Start Text provided

UNPUBLISHED
UNITED STATES COURT OF APPEALS
FOR THE FOURTH CIRCUIT
No. 06-4522
UNITED STATES OF AMERICA,
Plaintiff - Appellant,
v.
DERRY DREW PYLES,
Defendant - Appellee.
On Remand from the Supreme Court of the United States.
(S. Ct. No. 07-5497)
Submitted: February 12, 2008 Decided: April 4, 2008
Before WILLIAMS, Chief Judge, and NIEMEYER and KING, Circuit
Judges.
Affirmed by unpublished per curiam opinion.
Zelda Elizabeth Wesley, OFFICE OF THE UNITED STATES ATTORNEY,
Clarksburg, West Virginia, Rita R. Valdrini, OFFICE OF THE UNITED
STATES ATTORNEY, Wheeling, West Virginia, for Appellant. James
Bryan Zimarowski, Morgantown, West Virginia, for Appellee.
Unpublished opinions are not binding precedent in this circuit.
PER CURIAM:
Derry Drew Pyles was sentenced to a term of five years
probation with six months home confinement following his plea of
guilty to one count of aiding and abetting the distribution of
crack cocaine, in violation of 21 U.S.C.A. § 841 (West 1999 & Supp.

End Text provided
Start Supplied information

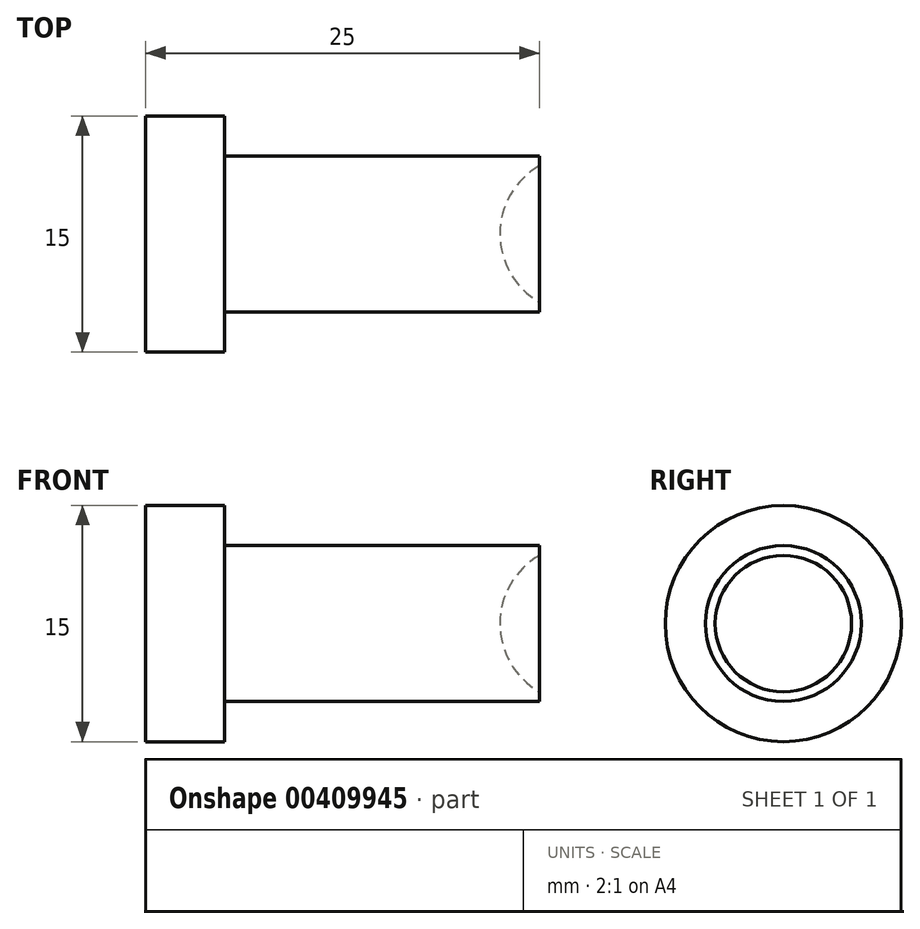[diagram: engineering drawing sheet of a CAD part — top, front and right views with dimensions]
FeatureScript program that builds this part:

End Supplied information

• **What to do**
• a. Name every judge on the panel listed in the court opinion.
• b. Answer these questions from the court opinion, one per line:
(i) On what date was the case decided?
(ii) What sentence did Derry Drew Pyles receive?
(iii) Who appeared for the appellee?
• c. Carry the court opinion forward from its last line.
The listing is not needed for any of this work.

• **Answer set**
• a. Williams (Chief Judge), Niemeyer, and King

• b.
(i) April 4, 2008
(ii) Five years of probation with six months of home confinement
(iii) James Bryan Zimarowski, of Morgantown, West Virginia

• c.
2007). On appeal, we reversed Pyles’s sentence, explaining that,
although we “appreciate[d] the thoughtfulness” of the district
court’s opinion, given that Pyles’s advisory Guideline range was 63
to 78 months imprisonment, a sentence of probation, did “not
reflect the seriousness of Pyles’s offense or provide a just
punishment.” United States v. Pyles, 482 F.3d 282, 283 (4th Cir.
2007). The United States Supreme Court granted Pyles’s petition
for certiorari, vacated our earlier opinion, and remanded the case
to our court for further consideration in light of Gall v. United
States, 128 S. Ct. 586 (2007). Pyles v. United States, 76 U.S.L.W.
3343 (U.S. Jan 7, 2008). Applying the “deferential abuse-of-
discretion standard” mandated by Gall, 128 S. Ct. at 591, we now
affirm Pyles’s sentence.
I.
The facts are sufficiently set forth in our earlier opinion,
see Pyles, 482 F.3d at 283-86, and we only briefly revisit them
here.
2
During the late spring and early summer of 2004, Pyles came to
the attention of West Virginia State Police investigators who were
looking into crack-cocaine distribution in the area of Morgantown,
West Virginia. As part of this investigation, an undercover
officer purchased $100 quantities of crack cocaine at Pyles’s home
on several occasions in June 2004.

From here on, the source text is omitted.